Notice the divergence between the reward function and the final goal .
- Reinforcement learning is often used for a specific task with an ultimate goal , Usually, it is necessary to design a reward function that is consistent with the final goal to facilitate agent learning .
- In this sense , Reward function is a quantitative form of goal , This also means that they may be two different things . In some cases, there will be differences between them . Because an reinforcement learning agent can over fit to the reward function you set for the task , And you may find that the final strategy of training is different from what you expect in achieving the final goal . One of the most likely reasons for this is the divergence between the reward function and the ultimate goal .

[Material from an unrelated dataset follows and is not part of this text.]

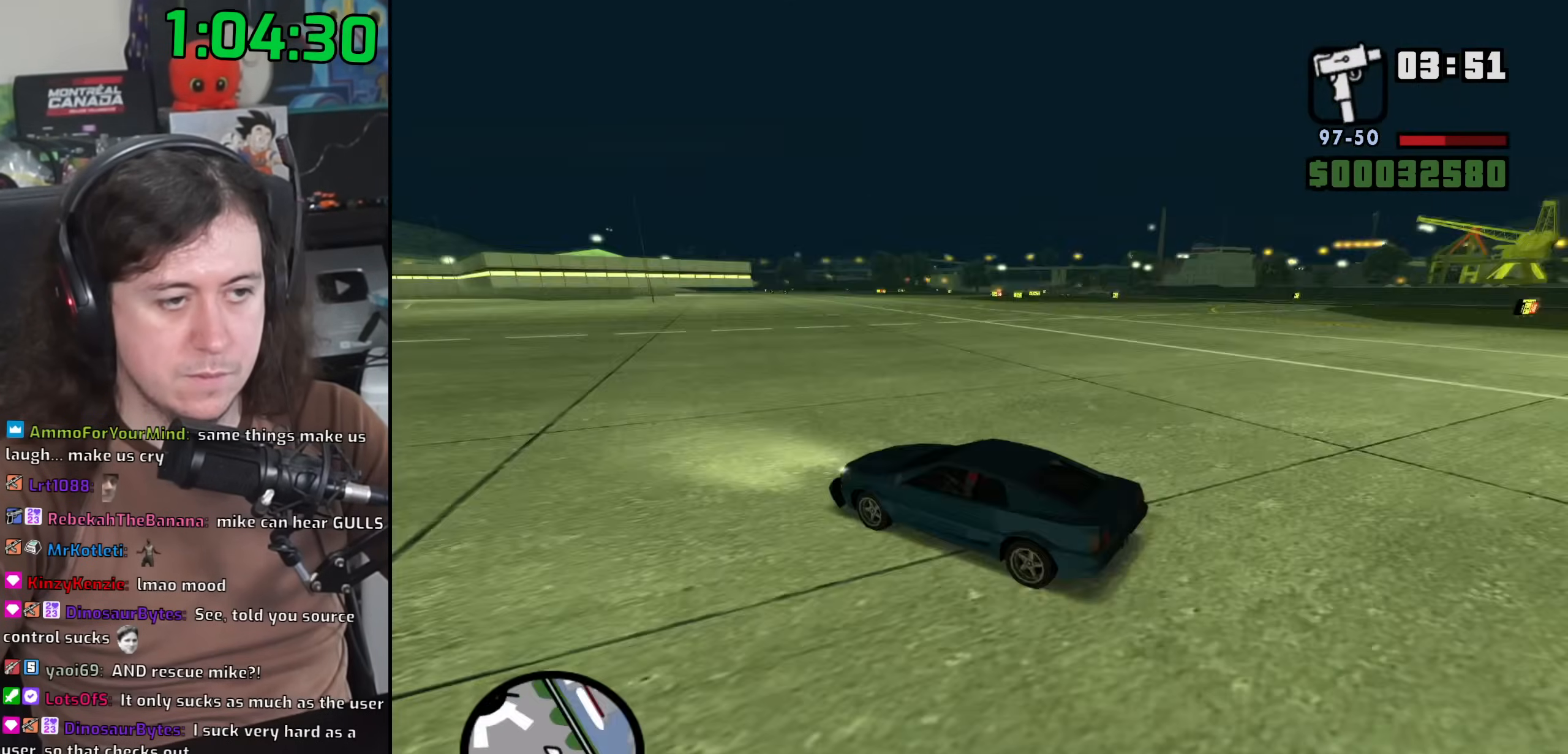
{"keys": ["a", "w"], "mouse": [], "events": [[17, "a", "down"], [233, "w", "down"], [400, "w", "up"], [450, "w", "down"]]}
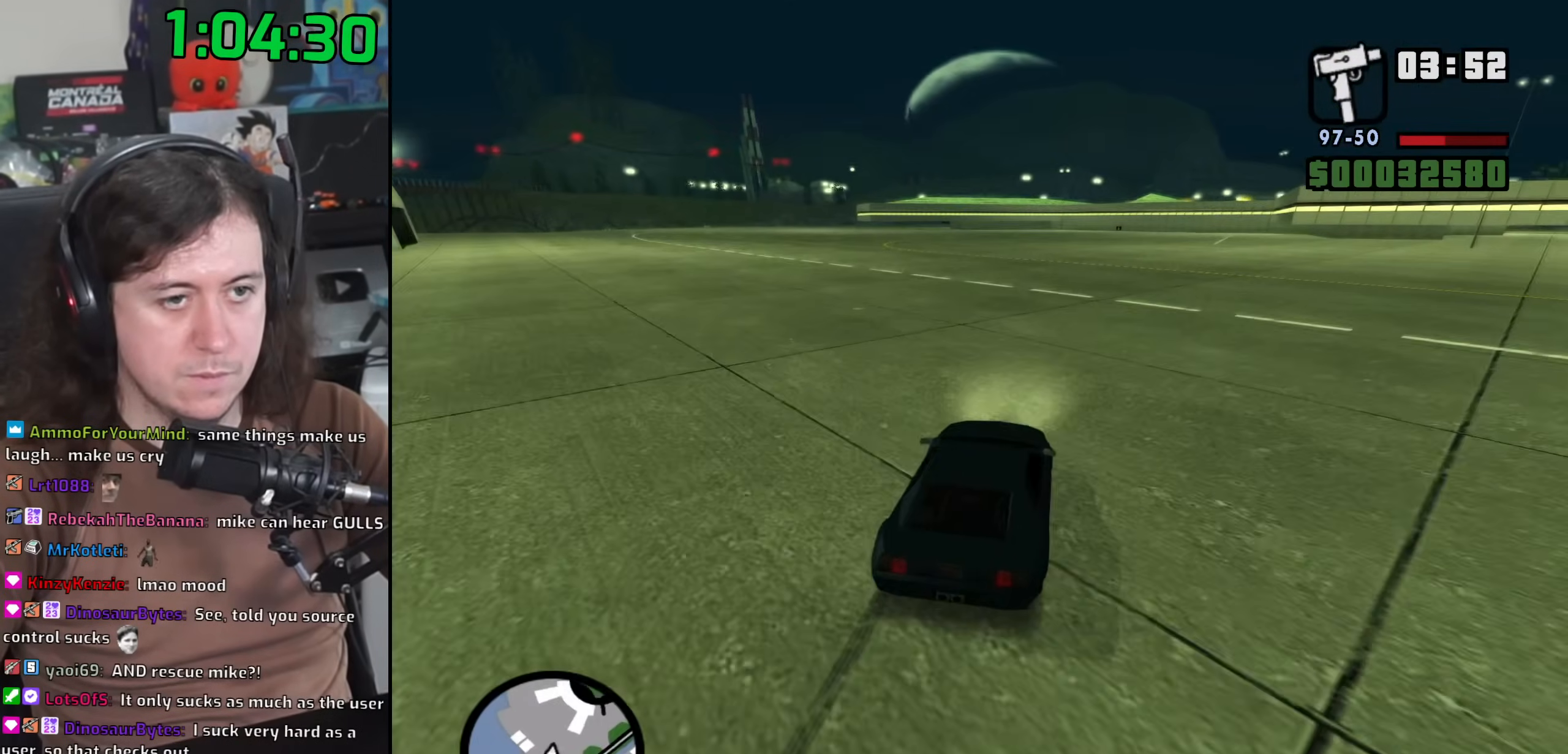
{"keys": ["a", "space"], "mouse": [], "events": [[50, "w", "up"], [100, "a", "up"], [167, "d", "down"], [183, "space", "down"], [250, "s", "down"], [283, "d", "up"], [333, "a", "down"], [433, "s", "up"]]}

- In most cases , It is easy for the reward function to tend to the final task goal , But designing a reward function is consistent with the ultimate goal in all extreme cases , Is not mediocre . What you should do is to minimize such differences , To ensure that the reward function you design can smoothly help the agent achieve the ultimate real goal .
Non Markov case .
- Non Markov decision processes and partially observable Markov processes （ POMDP） The difference is sometimes subtle . such as , If one is in Atari Pong The state in the game is defined as containing the position and speed information of the ball at the same time （ Suppose the ball moves without acceleration ）, But the observation quantity only has the position , Then the environment is POMDP Not a non Markov process . However , Pong The state of the game is usually considered as the static frame of each time step , Then the current state only contains the position of the ball without all the information that the agent can make the optimal action choice , such as , The speed and direction of the ball will also affect the optimal action . So in this case, it is a non Markov environment . One way to provide speed and direction information is to use historical states , This violates the processing method under Markov process .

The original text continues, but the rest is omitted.